There are two variants of the submit function. If you call $('#rpt').submit(); you are firing the "submit" event of the form. If you call $('#rpt').submit(myFunctionName); You are binding myFunctionName to the "submit" event of the form. This will not be fired when the page loads, but only when you try to submit the form. As such, this code:
<form id="rpt" method="GET" action="http://www.google.com/search">
Search: <input type="text" name="q"> <input type="submit" value="Go">
</form>
And this Javascript:
function myFunctionName() {
alert('The form is being submitted!');
return false; // cancel the event (ie, the form will not be sent)
}
$(function() {
$('#rpt').submit(myFunctionName);
});
Will call the myFunctionName function only when the form is submitted (either by manually pressing the "Go" button or by pressing enter when the text field is focused). Here is a sample of it at work. If you want to run a particular function when the page loads, all you have to do is pass something to the $(document).ready(); function, or $() for short:
function onLoadDoThis() {
alert('Page is loaded!');
}
$(document).ready(onLoadDoThis); // $(onLoadDoThis); is the same thing
And here is an example of this. Hope this cleared some stuff up...
EDIT
Ok, so I whipped up a working example of what you are trying to do. At first I was annoyed you couldn't get this to work, but there were actually quite a number of limitations you have to work around because of how crappy this editor is. Anyways, onto the explanation:
The first problem is that the library overrides the use of $ to its own little function. So the jQuery awesomeness is not possible the regular way. Thankfully, jQuery is awesome and you can get around that by doing something like this:
$j = jQuery.noConflict();
Now instead of doing $(...); you have to do $j(...);. If you are not aware of this it is likely you were trying to write jQuery code and nothing was happening.
The next hurdle you were probably having is that for most events, when you do something like $(selector).myevent(aFunction); it is assumed that doing $(selector).myevent(); will fire said event. However, this is not true of the submit event. Unless the form action is triggered by a user the code you bind to the submit of a form won't be called when the form is submitted by code. So even though the line in the source code of the editor that does form.submit(); is simply firing the native submit event of the form, even if you bind an event to this event with Javascript it won't be called in this circumstance because the user didn't trigger the submit event, code did.

RECORD EXTRACTS
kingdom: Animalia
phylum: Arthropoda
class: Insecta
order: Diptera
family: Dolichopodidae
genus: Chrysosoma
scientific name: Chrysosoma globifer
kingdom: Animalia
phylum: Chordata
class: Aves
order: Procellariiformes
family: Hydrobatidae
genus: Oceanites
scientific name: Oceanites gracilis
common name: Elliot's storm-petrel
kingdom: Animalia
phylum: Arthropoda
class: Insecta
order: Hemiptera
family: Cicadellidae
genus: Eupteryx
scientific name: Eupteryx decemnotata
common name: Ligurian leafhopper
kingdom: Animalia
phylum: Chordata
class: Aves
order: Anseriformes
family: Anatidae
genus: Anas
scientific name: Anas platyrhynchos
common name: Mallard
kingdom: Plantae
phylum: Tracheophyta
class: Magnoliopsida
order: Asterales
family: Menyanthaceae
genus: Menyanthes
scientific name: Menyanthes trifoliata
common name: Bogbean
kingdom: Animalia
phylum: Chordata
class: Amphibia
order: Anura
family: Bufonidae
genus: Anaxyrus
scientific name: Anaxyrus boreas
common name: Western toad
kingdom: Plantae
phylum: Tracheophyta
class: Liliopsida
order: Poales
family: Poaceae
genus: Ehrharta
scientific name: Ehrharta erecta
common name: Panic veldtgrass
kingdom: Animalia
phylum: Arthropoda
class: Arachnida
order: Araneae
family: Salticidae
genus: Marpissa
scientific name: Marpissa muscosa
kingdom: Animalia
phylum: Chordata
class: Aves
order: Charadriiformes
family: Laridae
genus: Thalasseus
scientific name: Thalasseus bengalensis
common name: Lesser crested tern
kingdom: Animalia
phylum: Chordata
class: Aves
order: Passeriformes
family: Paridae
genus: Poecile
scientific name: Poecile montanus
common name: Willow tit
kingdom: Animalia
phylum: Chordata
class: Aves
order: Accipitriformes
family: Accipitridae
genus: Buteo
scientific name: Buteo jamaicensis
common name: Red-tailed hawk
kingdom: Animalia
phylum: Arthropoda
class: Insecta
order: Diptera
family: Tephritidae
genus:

EXERCISE AIM
Write a continuation of the explanation of jQuery's submit event, the text before the rows, picking up after its final sentence.

TASK OUTPUT
Due to this limitation, it gets increasingly tricky to achieve what you want without editing the source code of the editor. You see, the editor attaches its "create all the dashboard crap" stuff to the window's load event. This event fires after jQuery's DOM ready event, as the whole point of jQuery's ready is to fire as soon as possible and not a second later, while window.load takes its sweet time. So what we have to do is ditch the jQuery bind code (grimace) and use the editor's own binding code to attach an event directly afterwards its own "create the dashboard" function. At this point, the dashboard has already been created so we can access the Save button and make it do what we want - only after removing its original event of calling the 'Save' function you found in the source code.
At the end of the day, the code ends up looking like this:
$j = jQuery.noConflict(); // give up ownership of $ to WYSIWYG
WYSIWYG.attach('textarea1', full); // first attach the event to create this widget
WYSIWYG_Core.addEvent(window, "load", function() {
// and now override the Save button
// the removeAttr('onclick') is crucial to stop it
// from doing what it normally does (Which is submit the form)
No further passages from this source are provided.